UDP is inherently unreliable.
Datagrams can be thrown away at any point between sender and receiver, even within the receiver at a level below your code. Setting the recv buffer to a larger size is likely to help the networking code within your machine buffer more datagrams but you should expect that some datagrams will be lost anyway.
If your recv logic takes too long (i.e. longer than it takes for a new datagram to arrive) then you'll always be behind and you'll always miss datagrams eventually. All you can do is make sure that your recv code runs as fast as possible, perhaps move the inbound datagram to a queue and process it 'later' or on another thread but then that will just move your problem to being one where you have a queue that keeps growing.
[Re your edit...] And what's processing your queue and how does the locking work between the producer and the consumers? Change your code so that the recv logic simply increments a count and discards the data and loops back around and see if you're losing fewer datagrams; either way, UDP is unreliable, you WILL have datagrams that are discarded and you should just expect that and deal with it.
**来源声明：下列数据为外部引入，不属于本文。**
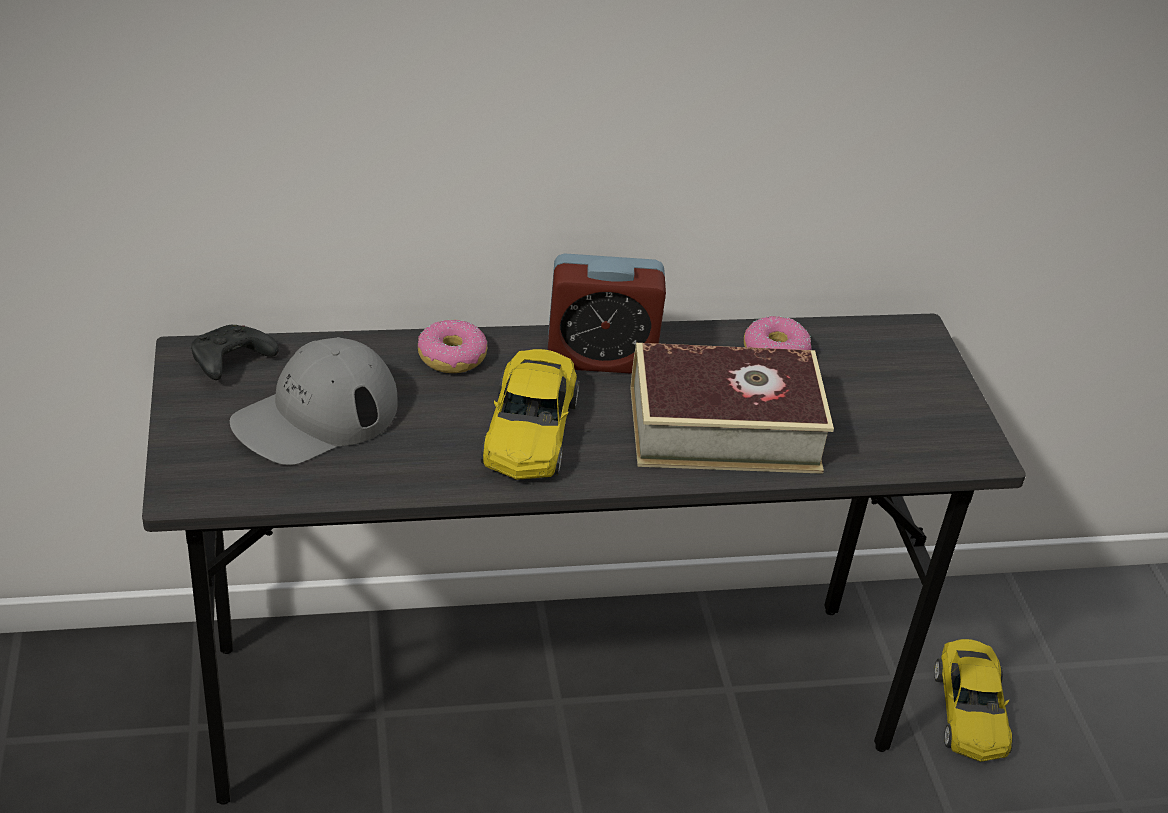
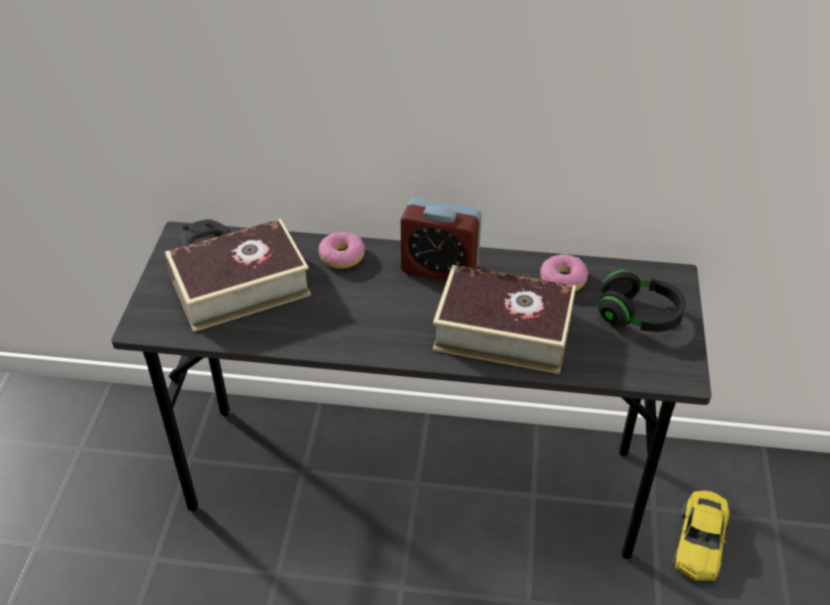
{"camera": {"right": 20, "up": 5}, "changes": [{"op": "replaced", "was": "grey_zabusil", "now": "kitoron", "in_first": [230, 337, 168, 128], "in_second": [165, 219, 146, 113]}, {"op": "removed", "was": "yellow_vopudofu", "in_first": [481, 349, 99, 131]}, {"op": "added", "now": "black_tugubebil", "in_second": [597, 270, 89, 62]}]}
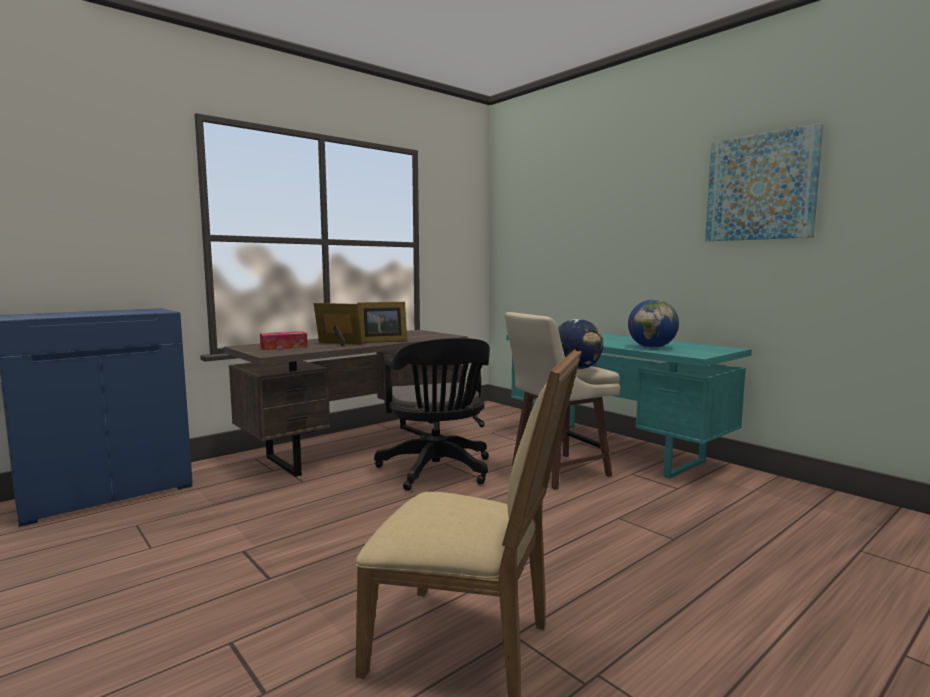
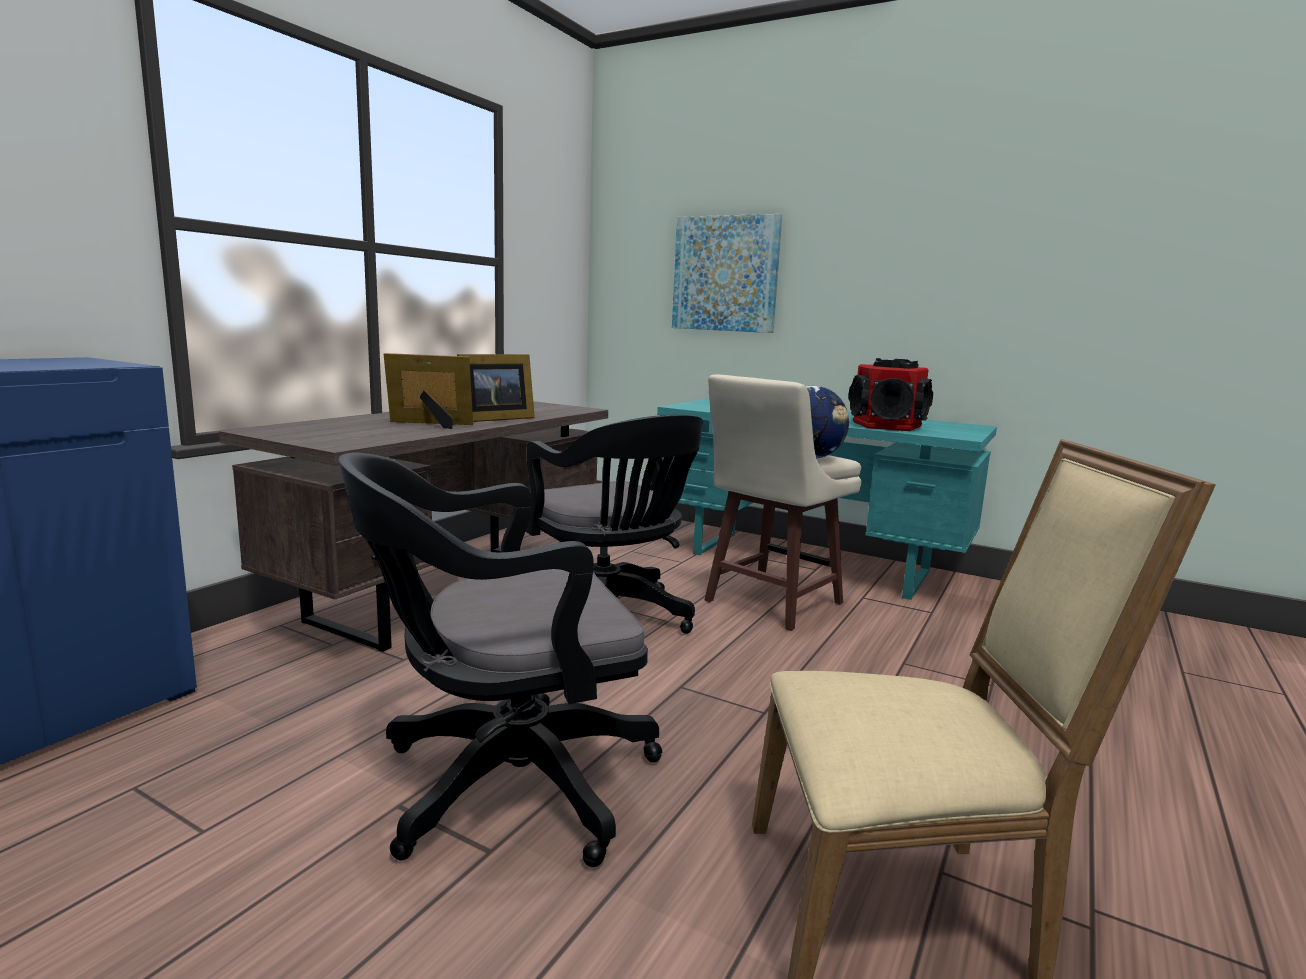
{"camera": {"right": -20, "up": 5}, "changes": [{"op": "removed", "was": "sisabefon", "in_first": [260, 331, 48, 19]}, {"op": "replaced", "was": "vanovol", "now": "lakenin", "in_first": [628, 299, 51, 49], "in_second": [848, 358, 85, 73]}, {"op": "moved", "was": "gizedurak", "in_first": [705, 123, 119, 118], "in_second": [672, 214, 110, 119]}, {"op": "added", "now": "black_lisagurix", "in_second": [338, 452, 324, 415]}]}
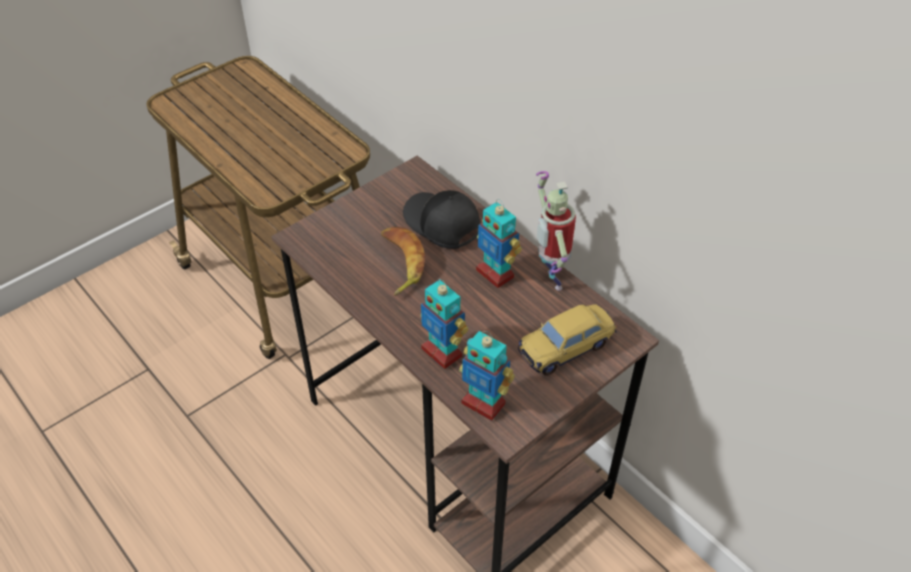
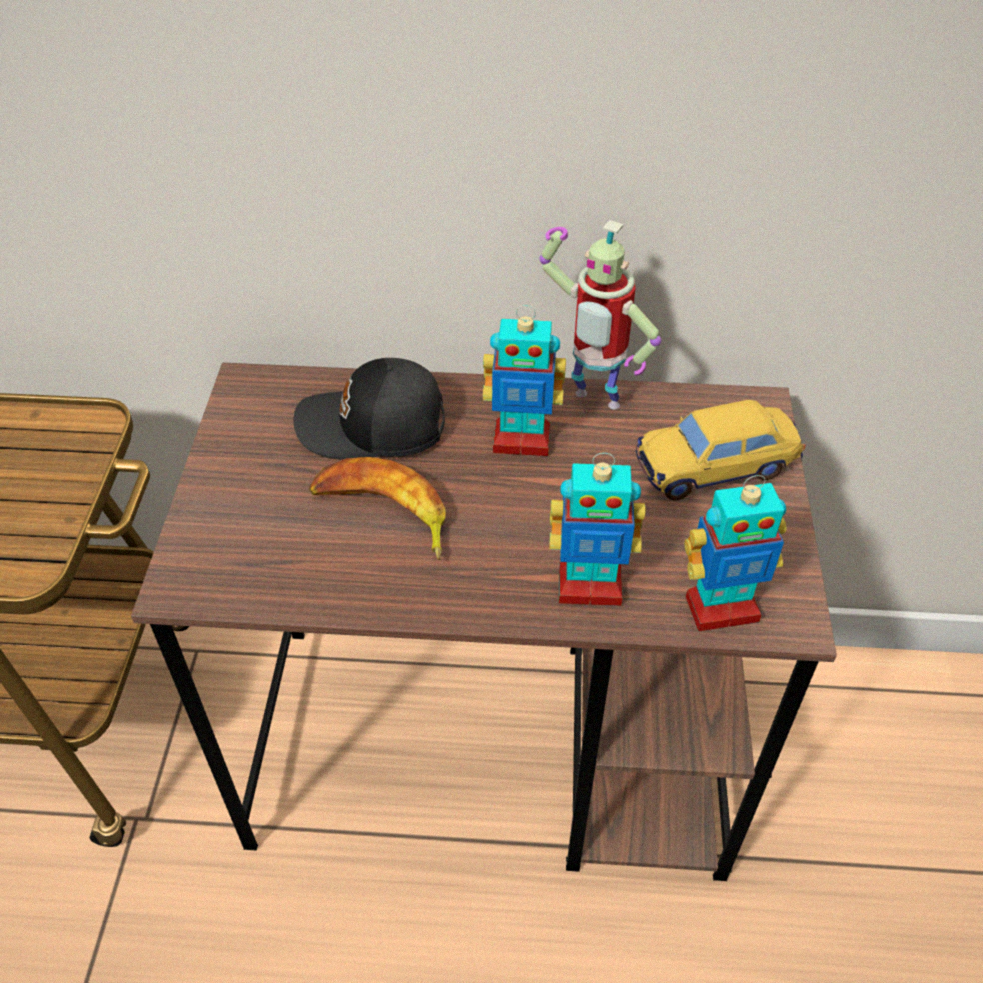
{"camera": {"right": -45, "up": 0}, "changes": [{"op": "turned", "was": "vopudofu", "in_first": [518, 304, 99, 72], "in_second": [636, 400, 170, 100], "clockwise": 60}]}
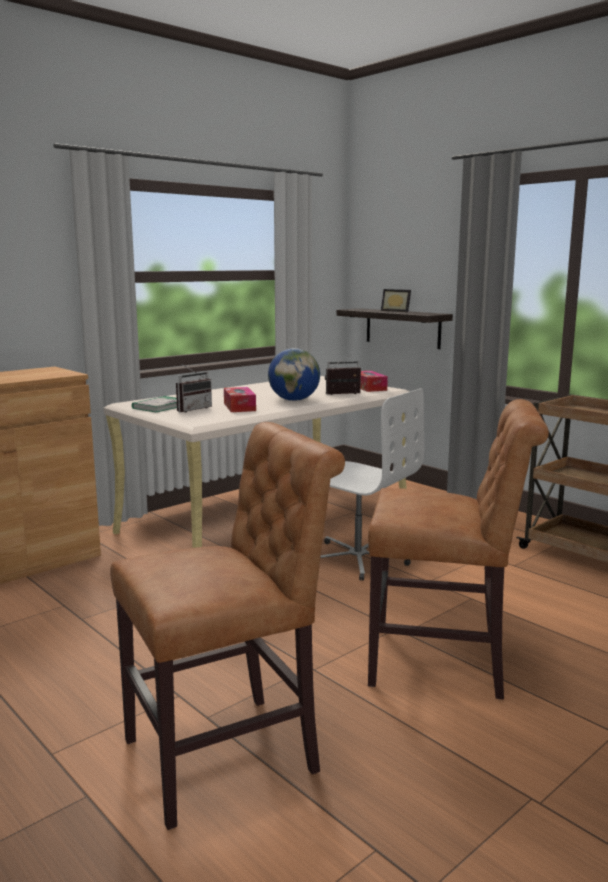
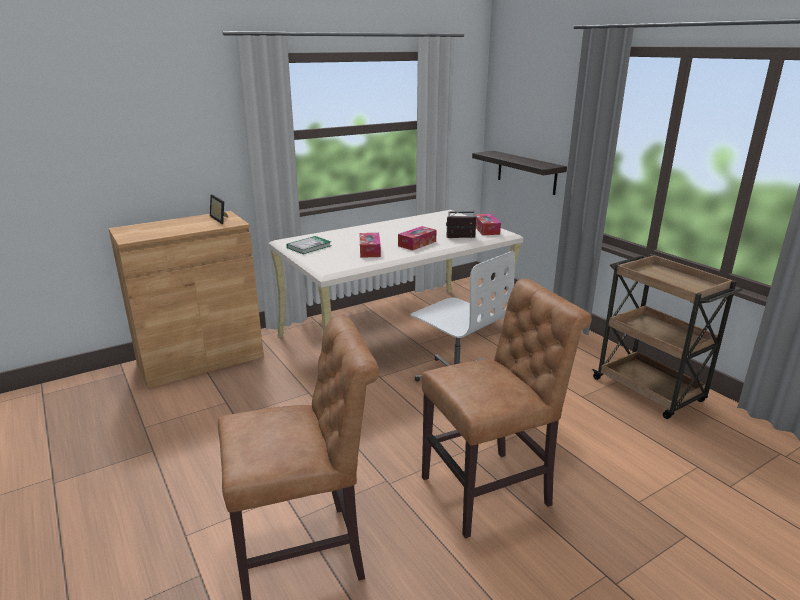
{"camera": {"right": 10, "up": 10}, "changes": [{"op": "removed", "was": "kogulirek", "in_first": [176, 363, 36, 49]}, {"op": "replaced", "was": "vanovol", "now": "sisabefon", "in_first": [268, 348, 52, 53], "in_second": [398, 226, 39, 25]}, {"op": "turned", "was": "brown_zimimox", "in_first": [368, 399, 181, 300], "in_second": [421, 279, 171, 260], "clockwise": -45}, {"op": "moved", "was": "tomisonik", "in_first": [381, 289, 30, 23], "in_second": [210, 194, 19, 30]}]}
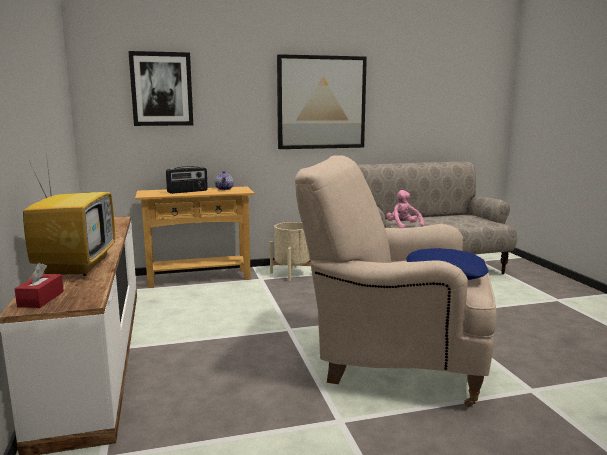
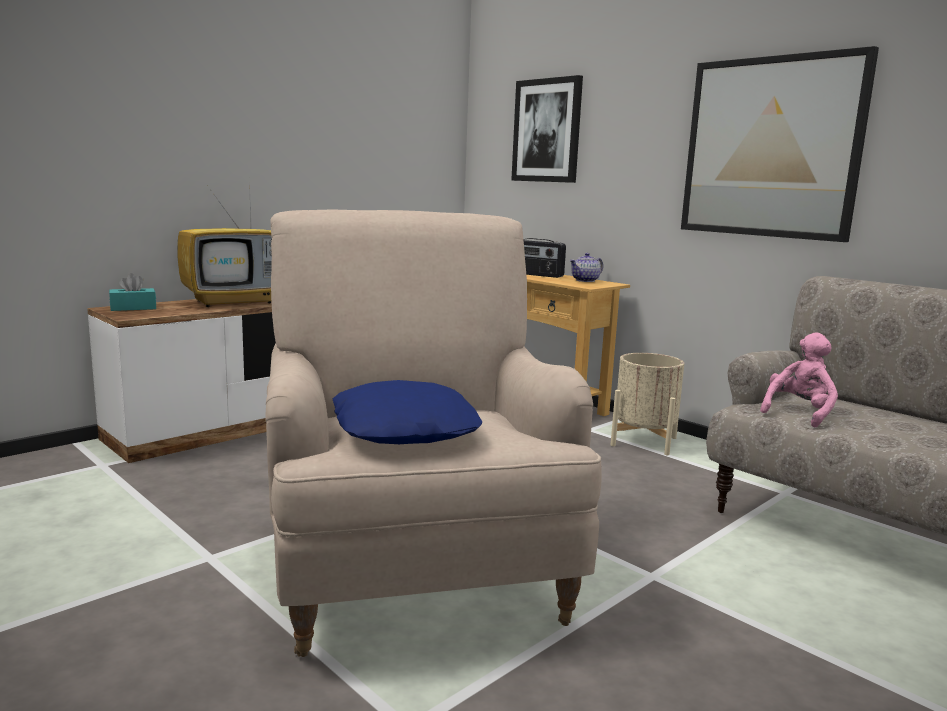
{"camera": {"right": 60, "up": 0}, "changes": [{"op": "recoloured", "was": "red_sisabefon", "now": "turquoise_sisabefon", "in_first": [15, 263, 49, 45], "in_second": [109, 273, 47, 38]}]}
Worrying about it means you're focusing on the wrong problem; make use of the data you DO get and assume that you wont get much of it and then your program will work even if the network gets congested and MOST of your datagrams get discarded.
In summary, that's just how is it with UDP.
在您的测试中,缓冲区中最多只能包含两个数据包,因此如果每个数据包小于 28KB,则应该没问题。
如您所知,UDP 是有损的,但您应该能够每 10 毫秒发送多个数据包。我建议您编写一个简单的接收器,它仅侦听数据包以确定其是否是您的应用程序或网络/操作系统级别的某些内容。 (我怀疑是后者)
It appears in your tests that only up to two packets can be in the buffer so if each packet is less than 28KB this should be fine.
As you know UDP is lossy, but you should be able to send more than one packet per 10 ms. I suggest you write a simple receiver which just listens to packets just to determine if its your application or something at the network/OS level. (I suspect the later)
我不知道Java,但是...API是否允许您调用数据报的异步侦听/接收:
如果这是真的,那么我建议您执行多个并发实例API 调用,以便有多个并发应用程序级缓冲区可以接收多个数据包。
I don't know Java but ... does the API allow you to invoke an asynch listen/receive for a datagram:
If that's true then I suggest that you do several concurrent instances of the API call, so that there are several concurrent application-level buffers into which multiple packets can be received.